→ **SHORT TASK A**
Copy out the lines of the listing from the line with "scientific name: Grindelia squarrosa" to the line with "family: Pyralidae", both included.

The house's fair market value (FMV) is an undiversified and illiquid asset that counteracts the negative effect of the mortgage note. The net asset value (FMV less mortgage note) can become liquid and subsequently diversified when the asset is sold in a competitive market.[6] Implicit rent, which is the amount a homeowner would pay to rent, or would earn from renting the house in a competitive market, is also considered a real (positive) bond. The implicit rent is only like a bond in that you can think of it paying a "coupon", but that coupon is a housing voucher good for a month's implicit rent at a single address.[7]

Inflation and deflation

In a high inflation environment, homeowning has two advantages: the value of the home generally stays consistent with inflation, while the cost of a fixed mortgage shrinks dramatically. Thus, the 1970's were a great time to own a home. Going forward, it is possible but unlikely that the US will again experience such high inflation. In addition, there are investment securities such as TIPS that more directly let you preserve your wealth in an inflationary environment. If deflation occurred, the fixed mortgage would become more onerous over time, though you could keep refinancing every few years.

Asset protection

One advantage of home ownership over owning mutual funds is that in many states, one's primary home is protected against creditors in nearly all circumstances. This could come in to play in bankruptcy or if there were a large lawsuit judgment against you. Florida's homestead exemption[8] has no limit to the value of the house that is protected.

Environment

Your lifestyle influences where you live.

  • The city life or the suburbs
  • Distance from work
  • Availability and cost of public versus private transportation
    • Parking may be a significant cost in the city
  • Proximity to shopping, destination spots, health care
    • Living near health care providers can be a significant influence for some
  • Privacy: living as far as possible from others versus right next to your neighbors

If you can only afford properties (or rentals) in environments that do not fit your preferences, you need to reconsider your options. For example, if you love the city but cannot afford to own, then consider renting.[9]

Location is also important. If you like the area, or if you want to be near friends and family, then you might want to choose accordingly.[3]

Psychology

Many people get a psychological benefit from owning a home. They like feeling that a piece of property is theirs, and that they can settle in and relax there. Homeowners have the maximum say over who can enter their home. Many homeowners get satisfaction from home improvements projects they fund or do themselves.

Like renters, ownership is dependent on making monthly payments. Homeowners should remember that even after the mortgage is paid off, insurance and taxes must still be paid.

Flexibility

Relocation

The biggest advantage of renting is the flexibility to relocate relatively easily. The situation in which you bought your home can change.

For example, the perfect house you bought a few years ago may now be a grueling cross-town commute from the great new job you were recruited to. The second child may mean that you need more room. Having the children leave home means that you're paying for far more space than you need or want. That leaves some homebuyers in a situation where, due to frequent moves, they are always worse off owning than they would be renting.

Data excerpts
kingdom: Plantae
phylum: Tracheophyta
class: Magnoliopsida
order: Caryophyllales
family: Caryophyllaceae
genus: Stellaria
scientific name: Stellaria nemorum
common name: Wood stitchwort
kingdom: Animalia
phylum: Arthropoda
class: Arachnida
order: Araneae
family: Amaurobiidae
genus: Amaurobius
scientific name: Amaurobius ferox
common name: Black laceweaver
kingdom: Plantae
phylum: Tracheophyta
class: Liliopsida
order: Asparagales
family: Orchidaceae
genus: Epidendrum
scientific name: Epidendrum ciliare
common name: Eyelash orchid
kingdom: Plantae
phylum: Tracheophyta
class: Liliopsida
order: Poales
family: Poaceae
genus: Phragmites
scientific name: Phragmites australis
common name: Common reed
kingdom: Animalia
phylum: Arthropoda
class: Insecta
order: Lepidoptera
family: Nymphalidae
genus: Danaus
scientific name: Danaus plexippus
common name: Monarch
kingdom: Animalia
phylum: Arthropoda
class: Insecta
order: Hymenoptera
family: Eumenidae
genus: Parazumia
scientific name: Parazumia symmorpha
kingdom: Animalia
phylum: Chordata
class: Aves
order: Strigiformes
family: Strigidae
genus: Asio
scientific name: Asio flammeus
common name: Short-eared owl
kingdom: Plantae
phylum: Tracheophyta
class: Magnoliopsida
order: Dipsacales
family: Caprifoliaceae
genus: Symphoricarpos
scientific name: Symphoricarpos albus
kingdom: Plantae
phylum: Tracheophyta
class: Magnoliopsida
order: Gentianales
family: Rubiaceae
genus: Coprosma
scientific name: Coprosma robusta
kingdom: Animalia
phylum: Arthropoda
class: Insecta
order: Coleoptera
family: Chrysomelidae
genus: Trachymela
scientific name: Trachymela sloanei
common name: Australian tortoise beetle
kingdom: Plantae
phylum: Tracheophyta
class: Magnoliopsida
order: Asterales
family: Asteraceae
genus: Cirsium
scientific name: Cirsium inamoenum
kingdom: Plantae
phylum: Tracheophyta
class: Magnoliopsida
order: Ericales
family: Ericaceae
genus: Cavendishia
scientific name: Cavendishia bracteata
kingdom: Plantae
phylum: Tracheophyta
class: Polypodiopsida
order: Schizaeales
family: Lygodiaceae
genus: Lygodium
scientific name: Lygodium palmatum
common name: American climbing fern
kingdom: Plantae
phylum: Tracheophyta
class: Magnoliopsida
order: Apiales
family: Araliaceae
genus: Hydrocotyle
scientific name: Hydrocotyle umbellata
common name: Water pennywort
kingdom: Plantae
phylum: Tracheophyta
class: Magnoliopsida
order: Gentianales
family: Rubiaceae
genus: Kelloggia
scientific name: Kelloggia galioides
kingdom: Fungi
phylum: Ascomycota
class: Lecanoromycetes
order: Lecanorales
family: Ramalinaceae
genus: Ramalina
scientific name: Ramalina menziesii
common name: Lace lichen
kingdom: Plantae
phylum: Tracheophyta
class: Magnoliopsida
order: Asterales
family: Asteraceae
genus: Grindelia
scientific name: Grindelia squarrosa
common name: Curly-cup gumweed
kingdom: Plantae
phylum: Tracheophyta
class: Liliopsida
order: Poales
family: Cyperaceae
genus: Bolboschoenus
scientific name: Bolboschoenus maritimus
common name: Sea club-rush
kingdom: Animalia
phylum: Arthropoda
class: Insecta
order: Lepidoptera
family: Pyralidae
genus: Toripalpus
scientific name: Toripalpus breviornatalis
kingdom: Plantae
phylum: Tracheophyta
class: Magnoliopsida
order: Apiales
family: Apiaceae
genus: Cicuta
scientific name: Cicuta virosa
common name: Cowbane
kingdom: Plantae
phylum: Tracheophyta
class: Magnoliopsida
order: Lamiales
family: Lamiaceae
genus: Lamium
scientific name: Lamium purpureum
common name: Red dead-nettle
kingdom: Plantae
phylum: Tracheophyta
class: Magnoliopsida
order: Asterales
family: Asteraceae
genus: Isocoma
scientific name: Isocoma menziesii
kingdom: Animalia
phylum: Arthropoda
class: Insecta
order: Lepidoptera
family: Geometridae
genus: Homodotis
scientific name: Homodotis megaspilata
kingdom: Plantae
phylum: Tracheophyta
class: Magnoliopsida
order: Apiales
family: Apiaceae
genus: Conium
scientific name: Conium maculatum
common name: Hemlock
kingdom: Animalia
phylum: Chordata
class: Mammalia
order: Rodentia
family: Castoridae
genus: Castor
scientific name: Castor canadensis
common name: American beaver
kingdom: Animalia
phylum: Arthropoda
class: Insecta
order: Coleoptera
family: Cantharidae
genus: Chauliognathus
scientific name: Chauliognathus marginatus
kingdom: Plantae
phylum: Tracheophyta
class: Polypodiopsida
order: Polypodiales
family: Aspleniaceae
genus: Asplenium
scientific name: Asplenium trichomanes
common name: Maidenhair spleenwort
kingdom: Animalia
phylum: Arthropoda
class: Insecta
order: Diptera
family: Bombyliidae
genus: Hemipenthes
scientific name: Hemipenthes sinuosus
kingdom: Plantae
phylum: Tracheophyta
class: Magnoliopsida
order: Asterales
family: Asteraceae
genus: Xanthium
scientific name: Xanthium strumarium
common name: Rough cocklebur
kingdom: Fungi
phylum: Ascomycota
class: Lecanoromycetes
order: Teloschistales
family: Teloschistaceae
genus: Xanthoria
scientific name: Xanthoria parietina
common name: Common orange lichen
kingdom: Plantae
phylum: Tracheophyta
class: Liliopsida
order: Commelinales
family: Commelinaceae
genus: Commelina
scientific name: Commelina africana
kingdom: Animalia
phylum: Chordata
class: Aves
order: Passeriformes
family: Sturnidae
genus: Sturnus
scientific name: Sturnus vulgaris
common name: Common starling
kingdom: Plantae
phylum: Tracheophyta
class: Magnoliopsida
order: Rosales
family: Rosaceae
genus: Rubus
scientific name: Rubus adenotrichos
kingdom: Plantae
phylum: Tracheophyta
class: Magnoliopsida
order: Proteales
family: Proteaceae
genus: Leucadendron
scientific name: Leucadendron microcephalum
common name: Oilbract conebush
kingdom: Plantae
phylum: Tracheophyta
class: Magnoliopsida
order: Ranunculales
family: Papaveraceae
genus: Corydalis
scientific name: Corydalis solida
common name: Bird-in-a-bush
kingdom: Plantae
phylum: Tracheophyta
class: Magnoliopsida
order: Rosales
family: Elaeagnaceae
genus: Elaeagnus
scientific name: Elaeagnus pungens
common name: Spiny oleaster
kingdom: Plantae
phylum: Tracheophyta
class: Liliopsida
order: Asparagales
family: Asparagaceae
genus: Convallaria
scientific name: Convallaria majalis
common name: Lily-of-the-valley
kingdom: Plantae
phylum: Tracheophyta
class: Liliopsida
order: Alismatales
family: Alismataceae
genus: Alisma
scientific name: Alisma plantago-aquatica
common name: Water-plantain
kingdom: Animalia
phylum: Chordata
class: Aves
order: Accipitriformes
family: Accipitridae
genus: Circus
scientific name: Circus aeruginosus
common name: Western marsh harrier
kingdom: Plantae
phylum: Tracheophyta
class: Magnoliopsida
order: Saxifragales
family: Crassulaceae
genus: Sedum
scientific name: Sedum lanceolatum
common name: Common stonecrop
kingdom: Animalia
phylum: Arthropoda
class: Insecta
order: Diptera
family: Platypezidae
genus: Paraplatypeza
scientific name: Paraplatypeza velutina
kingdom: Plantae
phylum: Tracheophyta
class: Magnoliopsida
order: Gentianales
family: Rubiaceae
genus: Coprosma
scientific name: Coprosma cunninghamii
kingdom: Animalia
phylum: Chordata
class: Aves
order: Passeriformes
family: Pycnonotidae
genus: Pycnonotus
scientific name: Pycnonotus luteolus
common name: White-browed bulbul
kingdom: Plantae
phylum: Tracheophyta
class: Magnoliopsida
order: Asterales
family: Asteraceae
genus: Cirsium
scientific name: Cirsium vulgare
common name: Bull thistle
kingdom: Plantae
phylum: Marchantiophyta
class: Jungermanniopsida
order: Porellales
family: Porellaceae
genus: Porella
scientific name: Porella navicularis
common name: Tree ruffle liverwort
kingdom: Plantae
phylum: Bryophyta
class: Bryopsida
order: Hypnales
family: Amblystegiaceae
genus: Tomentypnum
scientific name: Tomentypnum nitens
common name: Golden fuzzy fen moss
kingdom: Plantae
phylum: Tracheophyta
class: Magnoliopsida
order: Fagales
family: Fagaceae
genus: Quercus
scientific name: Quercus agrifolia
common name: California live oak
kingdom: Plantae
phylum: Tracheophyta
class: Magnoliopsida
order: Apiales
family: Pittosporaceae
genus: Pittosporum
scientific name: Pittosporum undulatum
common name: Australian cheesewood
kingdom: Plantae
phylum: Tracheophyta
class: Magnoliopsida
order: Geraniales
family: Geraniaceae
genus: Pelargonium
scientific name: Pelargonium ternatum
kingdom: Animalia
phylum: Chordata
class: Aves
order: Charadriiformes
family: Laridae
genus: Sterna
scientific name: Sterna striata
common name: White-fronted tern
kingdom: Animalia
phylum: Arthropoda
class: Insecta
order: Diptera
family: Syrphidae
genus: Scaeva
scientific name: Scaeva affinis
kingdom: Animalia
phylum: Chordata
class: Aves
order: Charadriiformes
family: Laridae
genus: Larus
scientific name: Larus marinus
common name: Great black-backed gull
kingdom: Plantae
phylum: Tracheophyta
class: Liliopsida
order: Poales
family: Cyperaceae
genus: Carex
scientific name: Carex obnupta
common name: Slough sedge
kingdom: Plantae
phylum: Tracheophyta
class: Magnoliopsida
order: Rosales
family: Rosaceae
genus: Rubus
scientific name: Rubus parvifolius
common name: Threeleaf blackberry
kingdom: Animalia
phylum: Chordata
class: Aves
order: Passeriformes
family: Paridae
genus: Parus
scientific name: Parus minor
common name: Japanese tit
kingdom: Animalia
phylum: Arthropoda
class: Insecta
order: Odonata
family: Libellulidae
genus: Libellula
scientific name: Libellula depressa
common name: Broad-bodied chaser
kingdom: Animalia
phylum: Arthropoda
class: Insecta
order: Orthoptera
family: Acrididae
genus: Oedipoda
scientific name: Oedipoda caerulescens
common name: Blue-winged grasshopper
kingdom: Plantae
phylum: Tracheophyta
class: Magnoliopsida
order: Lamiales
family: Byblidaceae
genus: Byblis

→ **SHORT TASK B**
Answer these questions about the text on owning a home:
(i) Which state's homestead exemption has no limit on the value of the house it protects?
(ii) What does the text call the biggest advantage of renting?
(iii) Which decade does the text call a great time to own a home?

→ **WRITTEN ANSWER A**
scientific name: Grindelia squarrosa
common name: Curly-cup gumweed
kingdom: Plantae
phylum: Tracheophyta
class: Liliopsida
order: Poales
family: Cyperaceae
genus: Bolboschoenus
scientific name: Bolboschoenus maritimus
common name: Sea club-rush
kingdom: Animalia
phylum: Arthropoda
class: Insecta
order: Lepidoptera
family: Pyralidae

→ **WRITTEN ANSWER B**
(i) Florida
(ii) The flexibility to relocate relatively easily
(iii) The 1970's